Conto infantil: Uma história de paz

 

Era uma vez um território onde os conflitos eram a palavra de ordem. Aleph e Ahmed eram crianças de nove anos que tinham sido educadas para se odiarem. A Aleph diziam que descendia do Povo Eleito, que estava a ocupar a terra que era sua por direito e que o seu nome remetia à unicidade de Deus. A Ahmed, menino de tez igualmente morena, que vivia afastado da terra natal dos avós devido à ocupação da Palestina, era-lhe dito que os hebreus tinham roubado o que legitimamente lhe pertencia e que esses infiéis eram infelizmente apoiados por uma nação muito forte chamada Estados Unidos da América.

Todos os dias, Aleph ia buscar água ao poço da sua família, de costas bem direitas e de porte elegante pois estava convencido que merecia todas as boas graças de Deus e que não tinha culpa do seu berço ser alvo de tantas disputas.

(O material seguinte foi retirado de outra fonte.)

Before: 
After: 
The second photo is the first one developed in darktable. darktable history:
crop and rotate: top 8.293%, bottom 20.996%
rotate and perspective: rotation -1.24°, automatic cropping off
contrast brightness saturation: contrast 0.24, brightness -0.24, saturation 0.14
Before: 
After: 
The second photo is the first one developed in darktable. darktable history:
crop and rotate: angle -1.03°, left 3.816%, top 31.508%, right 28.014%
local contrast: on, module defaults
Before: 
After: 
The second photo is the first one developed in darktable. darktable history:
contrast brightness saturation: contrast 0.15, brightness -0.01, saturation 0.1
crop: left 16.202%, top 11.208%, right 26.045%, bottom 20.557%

Por seu turno, Ahmed caminhava cabisbaixo e de costas curvadas, com o peso da tristeza e desânimo, ia buscar também água ao seu poço familiar sentindo-se mentalmente tal qual Sísifo que empreende esforços para rolar uma pedra enorme por uma montanha acima, apenas para a ver rolar encosta abaixo e repetir todo o trabalho ingrato no dia seguinte.

Um dia, as famílias de Aleph e Ahmed confrontaram-se com um grave problema: o poço de ambas tinha secado. Perto das propriedades de Aleph existia um lago, ainda inexplorado, que prometia colheitas muito férteis para a família judia. No entanto, a família de Ahmed também conseguia ver esse lago e julgava ter igualmente pleno direito a ele.

Instalou-se o caos entre as duas famílias, que se insultaram mutuamente e atiraram impropérios de parte a parte. Foi chamado um país conhecido sobejamente pela sua neutralidade para arbitrar aquela delicada situação: a Suíça.

A embaixadora suíça vinda diretamente de Geneve, analisou com toda atenção aquele caso e decidiu enviar uma carta às famílias na esperança de que chegassem a um acordo mutualmente benéfico.

“Eu, Anne-Thérèse Rochelle, declaro que, uma vez que os passos que distam os vossos respetivos domicílios do lago são exatamente os mesmos, devem imaginar um ponto a meio do lago e dividi-lo em partes equidistantes, para que usufruam dele de igual medida. Saudações”.

As famílias não queriam acreditar que uma figura tão importante, vinda da Europa, tinha proposto uma solução tão ineficaz! Como seriam capazes de dividir um lago se nem sequer eram capazes de mirar a propriedade alheia sem sentir uma profunda aversão e repulsa?

Mas, a necessidade de água era mais forte do que qualquer pré-conceito e as temperaturas estivais estavam cada vez mais quentes, num Sol alto que não dava tréguas.

Como tal, alguns dias depois o pequeno Ahmed pegou na sua bicicleta e num alforge e foi buscar água ao lago. Mal ele sabia que do outro lado das águas, Aleph fazia a mesma coisa.

Debruçaram-se para extraírem aquele líquido precioso à vida quando de súbito os dois meninos se viram refletidos nas plácidas águas do lago.

Perceberam que as suas semelhanças eram infinitamente maiores que as suas diferenças, que não passavam de dois meninos morenos inocentes e de alma pura, envolvidos num conflito que nunca tinham entendido realmente. Ao verem a imagem do outro, refletido nas águas claras, sentiram-se um pouco como Narciso, a contemplar admirado o seu próprio reflexo. Eram tão parecidos, não havia motivos nenhuns para lutar! Nisto uma pomba branca cruzou os céus, levando nas patinhas uma folha de oliveira.

_ Shalom, Ahmed!_ gritou Aleph, a sua voz ecoando pelo ar com poderosa ressonância.

_ Salam, Aleph!_ respondeu o menino árabe, por sua vez.

Era o início da paz naquela pequena vilazinha do Médio Oriente. Aleph e Ahmed eram como irmãos desavindos que se tinham finalmente aceite, tal e qual como eram.

As plantas e animais sorriram pela primeira vez em muito tempo. Ainda recordavam as espadas desembainhadas e o derrame de sangue. Podiam finalmente dar frutos e florescer sem medo que os seus sonhos fossem pisados pelos Homens. Estavam finalmente na terra sempre abundante do entendimento e compaixão.